*** EXCERPTED DATA Section Begins ***
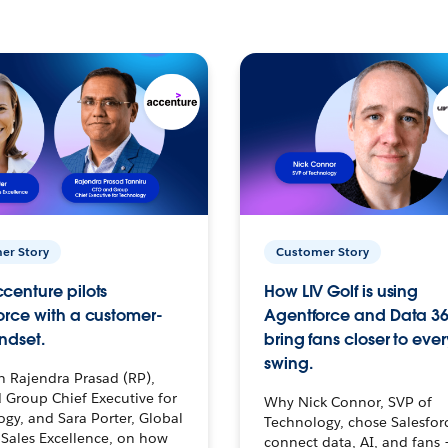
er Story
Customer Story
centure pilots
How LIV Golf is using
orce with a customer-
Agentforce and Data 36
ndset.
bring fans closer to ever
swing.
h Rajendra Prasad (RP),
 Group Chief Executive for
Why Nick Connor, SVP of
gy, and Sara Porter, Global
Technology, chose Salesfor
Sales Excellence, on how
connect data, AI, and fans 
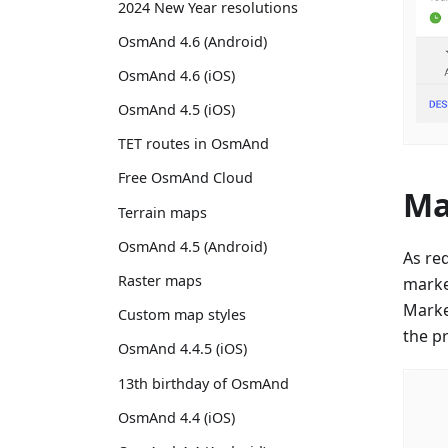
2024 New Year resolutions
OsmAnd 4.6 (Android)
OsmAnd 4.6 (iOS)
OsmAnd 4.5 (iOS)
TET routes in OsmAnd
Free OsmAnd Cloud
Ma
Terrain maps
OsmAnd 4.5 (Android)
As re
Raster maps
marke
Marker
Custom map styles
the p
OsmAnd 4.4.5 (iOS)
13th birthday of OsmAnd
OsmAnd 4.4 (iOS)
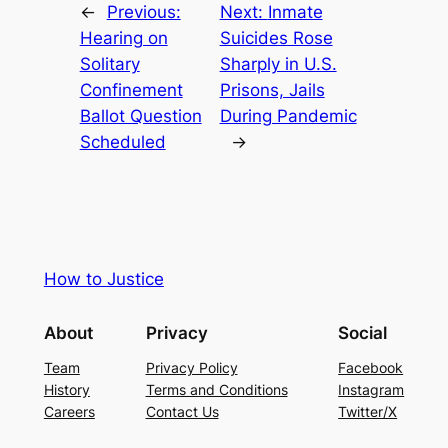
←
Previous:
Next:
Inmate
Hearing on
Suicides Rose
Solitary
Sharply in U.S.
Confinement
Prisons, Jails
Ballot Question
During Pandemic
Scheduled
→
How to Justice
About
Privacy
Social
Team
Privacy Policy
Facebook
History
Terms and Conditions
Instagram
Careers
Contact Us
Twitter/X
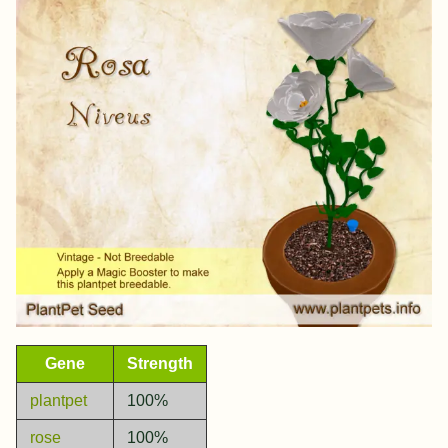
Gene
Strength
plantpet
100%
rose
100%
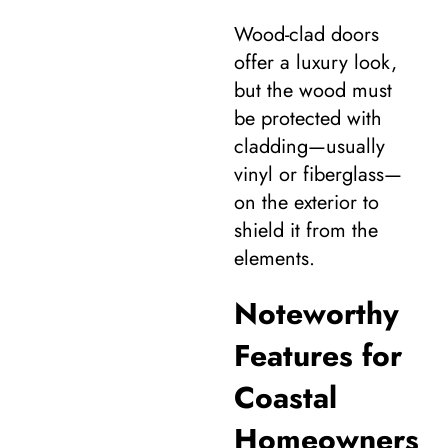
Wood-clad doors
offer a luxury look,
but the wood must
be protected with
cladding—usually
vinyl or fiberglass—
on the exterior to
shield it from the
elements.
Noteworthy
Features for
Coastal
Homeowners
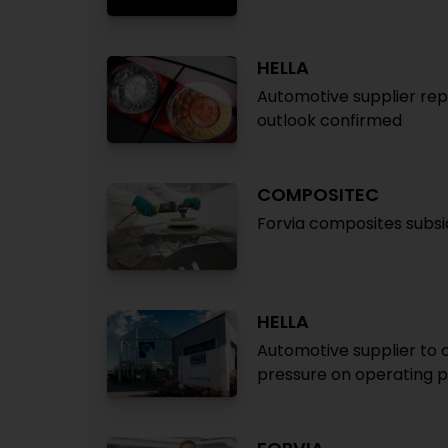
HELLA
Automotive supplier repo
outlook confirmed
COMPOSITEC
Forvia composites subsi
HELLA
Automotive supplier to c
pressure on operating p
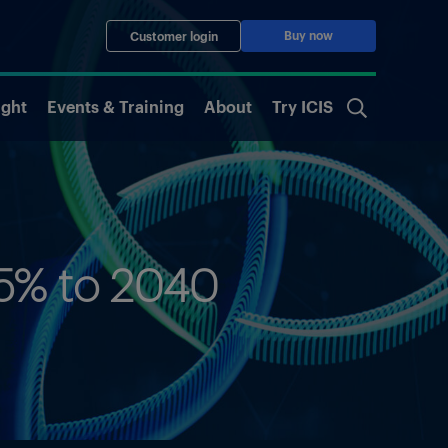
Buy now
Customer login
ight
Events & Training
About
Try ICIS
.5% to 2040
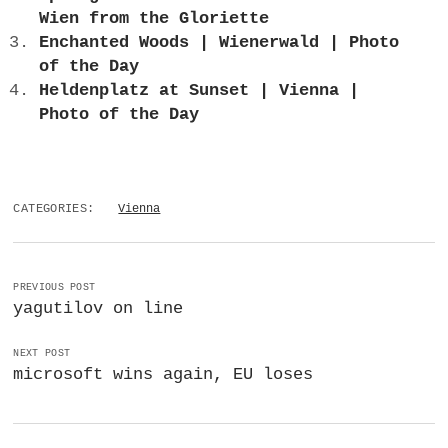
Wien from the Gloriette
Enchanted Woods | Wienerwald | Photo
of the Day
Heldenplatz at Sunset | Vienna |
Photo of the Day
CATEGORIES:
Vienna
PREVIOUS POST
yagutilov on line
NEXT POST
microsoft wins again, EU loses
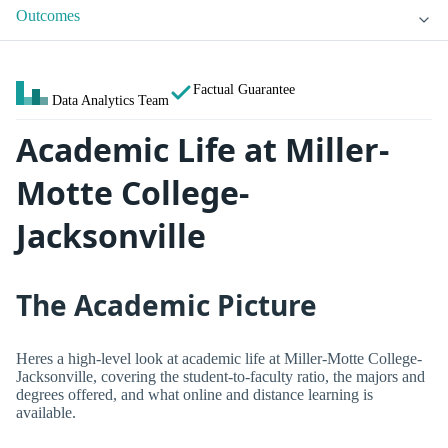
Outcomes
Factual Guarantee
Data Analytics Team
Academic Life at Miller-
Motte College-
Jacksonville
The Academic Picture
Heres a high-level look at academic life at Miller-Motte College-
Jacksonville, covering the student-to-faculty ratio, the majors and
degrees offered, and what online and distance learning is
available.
*** EXCERPTED DATA Section Ends ***
*** EXCERPTED DATA Section Begins ***
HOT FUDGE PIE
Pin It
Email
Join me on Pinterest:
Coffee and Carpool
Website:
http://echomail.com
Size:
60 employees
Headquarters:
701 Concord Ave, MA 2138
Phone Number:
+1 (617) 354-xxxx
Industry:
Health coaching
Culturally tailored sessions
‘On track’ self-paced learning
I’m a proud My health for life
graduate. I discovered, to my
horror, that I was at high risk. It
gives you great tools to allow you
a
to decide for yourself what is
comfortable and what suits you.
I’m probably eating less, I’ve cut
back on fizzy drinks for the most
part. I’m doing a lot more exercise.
*** EXCERPTED DATA Section Ends ***
*** EXCERPTED DATA Section Begins ***
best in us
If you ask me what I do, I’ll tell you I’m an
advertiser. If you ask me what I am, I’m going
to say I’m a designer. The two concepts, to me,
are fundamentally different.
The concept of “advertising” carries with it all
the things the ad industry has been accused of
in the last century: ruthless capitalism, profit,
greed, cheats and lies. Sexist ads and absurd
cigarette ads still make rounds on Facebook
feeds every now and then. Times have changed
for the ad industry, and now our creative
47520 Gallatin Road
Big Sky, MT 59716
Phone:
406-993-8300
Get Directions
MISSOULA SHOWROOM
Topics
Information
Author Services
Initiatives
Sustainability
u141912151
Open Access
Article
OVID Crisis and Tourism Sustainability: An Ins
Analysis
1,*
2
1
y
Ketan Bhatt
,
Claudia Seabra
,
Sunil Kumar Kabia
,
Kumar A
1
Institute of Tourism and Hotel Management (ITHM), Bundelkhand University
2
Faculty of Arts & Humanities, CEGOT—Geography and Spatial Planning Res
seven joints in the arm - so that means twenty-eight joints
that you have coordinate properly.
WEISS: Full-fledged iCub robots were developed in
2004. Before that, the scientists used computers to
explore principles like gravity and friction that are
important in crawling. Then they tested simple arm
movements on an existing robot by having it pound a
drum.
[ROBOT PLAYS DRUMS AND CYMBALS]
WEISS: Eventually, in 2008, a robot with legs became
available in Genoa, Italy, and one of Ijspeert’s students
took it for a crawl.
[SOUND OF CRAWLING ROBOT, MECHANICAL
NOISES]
*** EXCERPTED DATA Section Ends ***
REQUEST: When copying from the data above, print only the lines from the line containing "Prisons, Jails" to the line containing "The Academic Picture", exactly, and leave the pictures out.

YOUR SOLUTION:
Prisons, Jails
Ballot Question
During Pandemic
Scheduled
→
How to Justice
About
Privacy
Social
Team
Privacy Policy
Facebook
History
Terms and Conditions
Instagram
Careers
Contact Us
Twitter/X
Gene
Strength
plantpet
100%
rose
100%
Wood-clad doors
offer a luxury look,
but the wood must
be protected with
cladding—usually
vinyl or fiberglass—
on the exterior to
shield it from the
elements.
Noteworthy
Features for
Coastal
Homeowners
HELLA
Automotive supplier repo
outlook confirmed
COMPOSITEC
Forvia composites subsi
HELLA
Automotive supplier to c
pressure on operating p
Buy now
Customer login
ight
Events & Training
About
Try ICIS
.5% to 2040
Wien from the Gloriette
Enchanted Woods | Wienerwald | Photo
of the Day
Heldenplatz at Sunset | Vienna |
Photo of the Day
CATEGORIES:
Vienna
PREVIOUS POST
yagutilov on line
NEXT POST
microsoft wins again, EU loses
Outcomes
Factual Guarantee
Data Analytics Team
Academic Life at Miller-
Motte College-
Jacksonville
The Academic Picture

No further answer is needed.